平成23年度税制改正 消費税編 | 税理士 K-nosuke の言いたい放題

平成23年度税制改正 消費税編

消費税の税率を2010年代半ばごろまでに、5%から10%へ段階的に

引き上げると言われてはおりますが、、、

いわゆる消費税は増税傾向にあります。

しかし単純に税率をあげるとなると、かなりの反発が予想されるでしょう。


そんな中、先日6/22に成立した、平成23年度税制改正の中に、

消費税について重要な改正が行われています。

これは消費者サイドではなく、事業者にとって「地味に」増税となります。


1.仕入税額控除の取り扱いについて

  現行では、総売上のうちの消費税の課税売上の割合(課税売上割合)が

 95%以上の場合は、課税仕入にかかる消費税額の全額を控除することが

 できましたが、今回の改正では、課税売上高が5億円超の事業者は、

 課税売上割合が95%以上であっても、全額を控除することができなくなります。


 この場合は、課税売上割合が95%未満の場合と同様、課税仕入のうち

 課税売上に対するもの、非課税売上に対するもの、共通のものに

 分類する必要があります。これにより消費税額の控除ができるのは、

 「課税売上に対するものと、共通のもの×課税売上割合の合計」か、

 「課税仕入の全額×課税売上割合」 のどちらかとなります。


 この規定は、平成24年4月1日以後に開始する事業年度から適用になります。



2.消費税の免税事業者の取り扱い

  現行では、2年前の課税売上高(基準期間の課税売上高)が1千万円以下の場合は、

 消費税を納める義務のない免税事業者となっていました。

 また設立後2年間は、基準期間が存在しないため、この期間も免税事業者と

 なっていました。(ただしこの設立後2年間の資本金が1千万円以上であれば、

 課税事業者となります。)

  今後は、年度の前半6か月の課税売上高が1千万円を超える事業者については、

 その翌事業年度については、基準期間の課税売上高が1千万円以下であっても、

 消費税を納める義務のある課税事業者になります。


  したがって、今回の改正により、年度の前半の売上高が、翌事業年度の免税と課税の分かれ道となります。

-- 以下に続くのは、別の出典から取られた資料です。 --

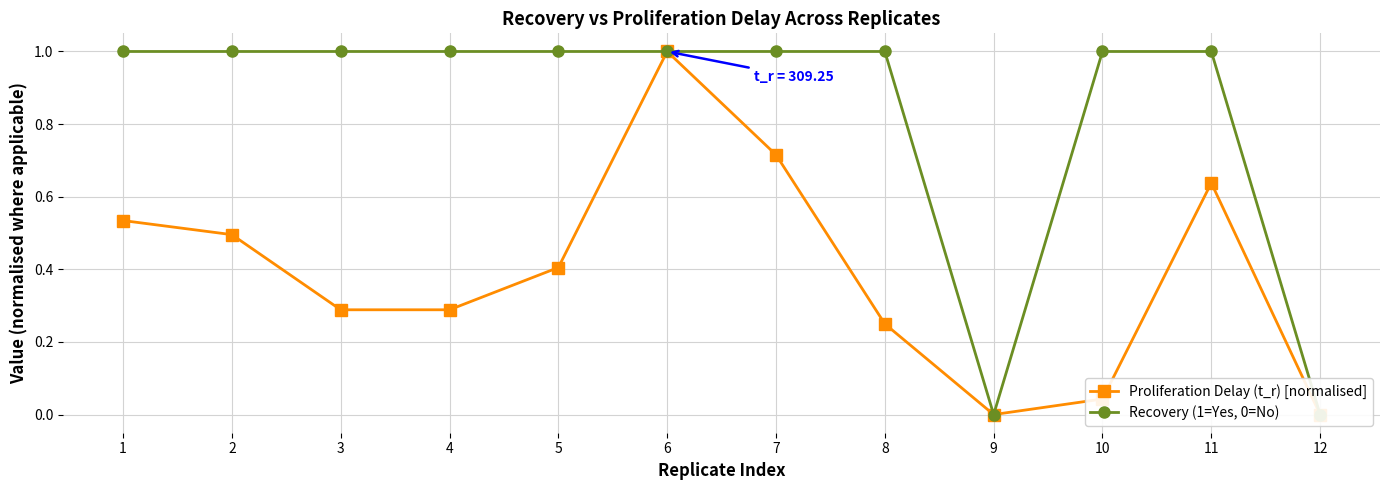

Which has a higher value, 8 or 1?

1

 この規定は平成24年10月1日以後に開始する事業年度から開始になります。

 

しかし、消費税の増税が反発されるからといって、地味にこういうところから

課税するというのもいかがなものかと思いますね。


1.仕入れ税額控除の取り扱いについては、

課税売上割合が95%以上の事業者は、無条件に課税仕入の全額を控除できたので、

今までは、どの売上に対応するものかは意識する必要はありませんでしたが、

今回の改正で課税仕入を3種類に分けなければならないという手間が増え、

しかも増税となるのです。

手間をかけさせて増税。。。どうでしょうかね。。。


2.免税事業者の取り扱いについては、

たとえば、

2年前は、事業が伸び悩み、1年前くらいから事業がようやく軌道に乗り、

それが今年度は半年までで売上倍増 → 即課税(翌事業年度より)。。。。


どうでしょうかね。。。影響受ける事業者は相当いると思います。

2年前まで事業が伸び悩んでいて、ようやく軌道に乗ったんだから、

今後も、継続して伸ばしていくためには、国に消費税を納めるのではなく、

そのお金を事業に費やしていくことが、最善の方法だと思いますし、

さらには経済活性にもつながっていくと思うので、

即課税による増税はいかがなものかと思いますね。


また、年度の前半の売上で納税義務を判断するので、

今後は、前半と後半のの期ずれの調査が間違いなく行われることとなるでしょう。


消費税と言うと、5%から10%への増税ばかり目がいきますが、

事業者にとっては、重要な改正ですので、注意しておく必要があります。